I now no longer wondered, pursued Dorilaus, at that impulse I had to love you; - I found it the simpathy of nature, and adored the divine power. - After having well fixed in my mind all the particulars of this amazing secret, I performed her injunction, and committed it to the flames: I had opportunity enough to inform her in what manner Horatio had disposed of himself, and let her know you were gone with a lady on her travels: I concealed indeed the motive, fearing to give her any occasion of reproaching herself for having so long concealed what my ignorance of might have involved us all in guilt and ruin.

I stayed some few days at the castle, and then took my leave: she said many tender things at parting concerning you, and seemed well satisfied with the assurances I gave her of making the same provision for you, as I must have done had the ceremony of the church obliged me to it. This seemed indeed the only thing for which she lived, and, I was informed, died in a few days after.
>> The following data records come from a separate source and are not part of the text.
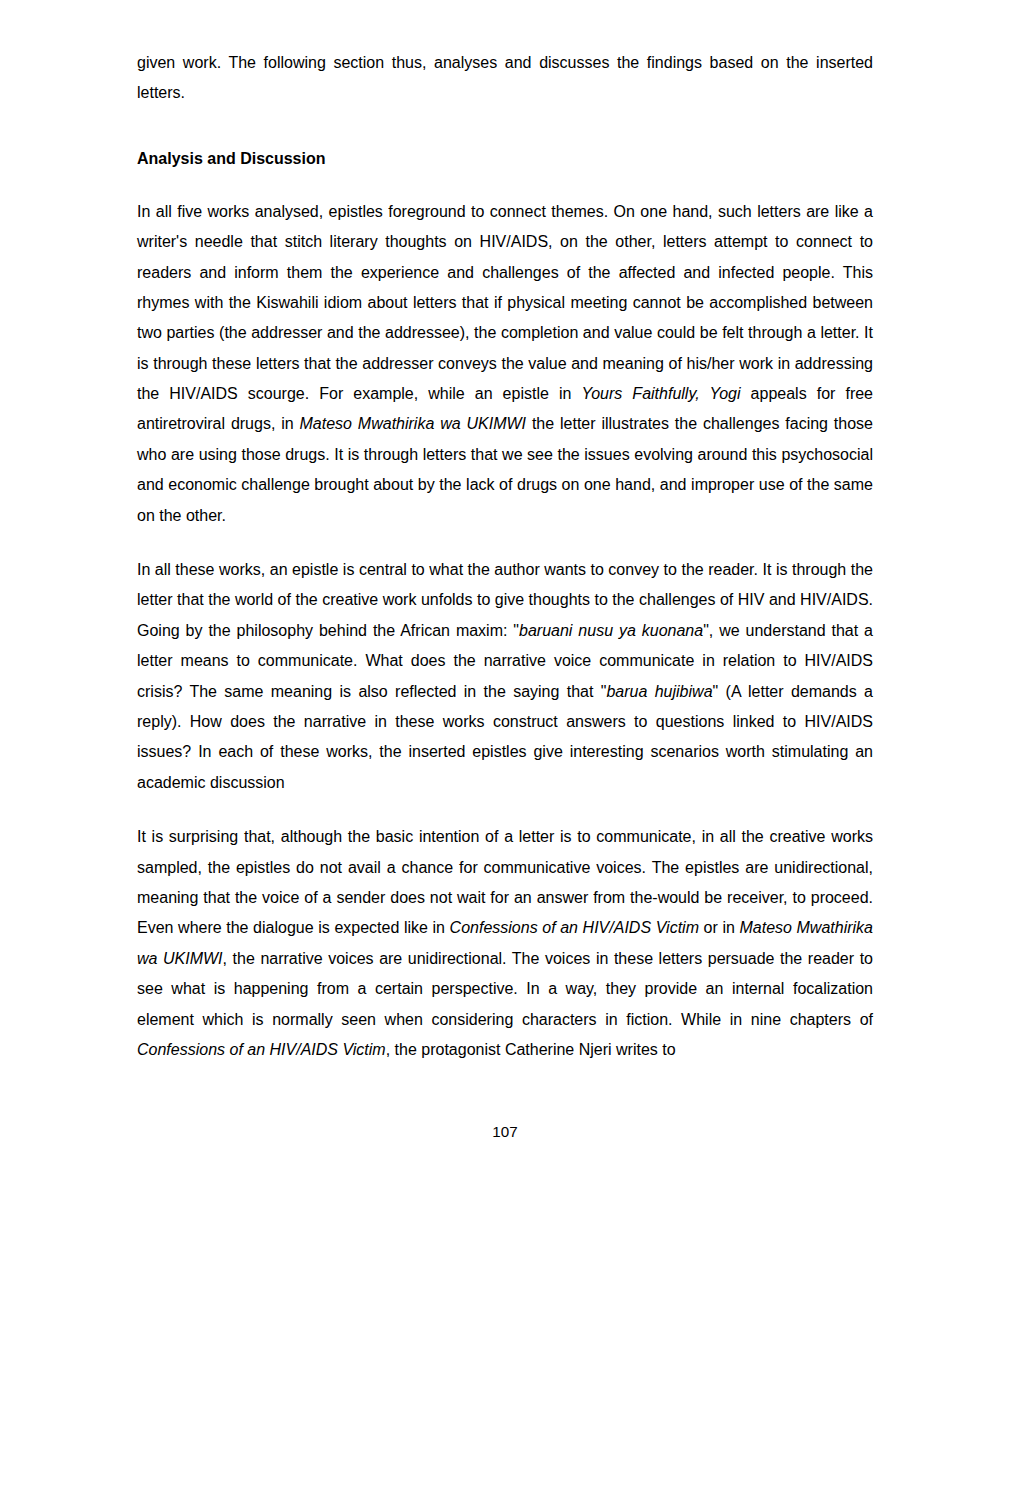given work. The following section thus, analyses and discusses the findings based on the inserted letters.
Analysis and Discussion
In all five works analysed, epistles foreground to connect themes. On one hand, such letters are like a writer's needle that stitch literary thoughts on HIV/AIDS, on the other, letters attempt to connect to readers and inform them the experience and challenges of the affected and infected people. This rhymes with the Kiswahili idiom about letters that if physical meeting cannot be accomplished between two parties (the addresser and the addressee), the completion and value could be felt through a letter. It is through these letters that the addresser conveys the value and meaning of his/her work in addressing the HIV/AIDS scourge. For example, while an epistle in Yours Faithfully, Yogi appeals for free antiretroviral drugs, in Mateso Mwathirika wa UKIMWI the letter illustrates the challenges facing those who are using those drugs. It is through letters that we see the issues evolving around this psychosocial and economic challenge brought about by the lack of drugs on one hand, and improper use of the same on the other.
In all these works, an epistle is central to what the author wants to convey to the reader. It is through the letter that the world of the creative work unfolds to give thoughts to the challenges of HIV and HIV/AIDS. Going by the philosophy behind the African maxim: "baruani nusu ya kuonana", we understand that a letter means to communicate. What does the narrative voice communicate in relation to HIV/AIDS crisis? The same meaning is also reflected in the saying that "barua hujibiwa" (A letter demands a reply). How does the narrative in these works construct answers to questions linked to HIV/AIDS issues? In each of these works, the inserted epistles give interesting scenarios worth stimulating an academic discussion
It is surprising that, although the basic intention of a letter is to communicate, in all the creative works sampled, the epistles do not avail a chance for communicative voices. The epistles are unidirectional, meaning that the voice of a sender does not wait for an answer from the-would be receiver, to proceed. Even where the dialogue is expected like in Confessions of an HIV/AIDS Victim or in Mateso Mwathirika wa UKIMWI, the narrative voices are unidirectional. The voices in these letters persuade the reader to see what is happening from a certain perspective. In a way, they provide an internal focalization element which is normally seen when considering characters in fiction. While in nine chapters of Confessions of an HIV/AIDS Victim, the protagonist Catherine Njeri writes to
107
At my return to England I renewed my endeavours to discover where you were, but could hear nothing since you wrote from Aix-la-Chappelle, and was equally troubled that I had received no letters from your brother. - I doubted not but he had fallen in the battle, and mourned him as lost; - till an old servant perceiving the melancholy I was in, acquainted me that several letters had been left at my house by the post during my absence, but that the kinsman I had left to take care of my affairs had secreted them, jealous, no doubt, of the fondness I have expressed for him. - This so enraged me, when on examination I had too much reason to be assured of this treachery, that I turned my whole estate into ready money, and resolved to quit England for ever, and pass my life here, this being a country I always loved, and had many reasons to dislike my own.

Here I soon heard news of my Horatio, and such as filled me with a pleasure, which wanted nothing of being complete but the presence of my dear Louisa to partake of it.

Dorilaus then went on, and acquainted her with the particulars of Horatio's story, as he had learned it from the baron de Palfoy, with whom he now was very intimate; but as the reader is sufficiently informed of those transactions, it would be needless to repeat them; so I shall only say that Dorilaus arrived in France in a short time after Horatio had left it to enter into the service of the king of Sweden, and had wrote that letter, inserted in the eighteenth chapter, in order to engage that young warrior to return, some little time before his meeting with Louisa.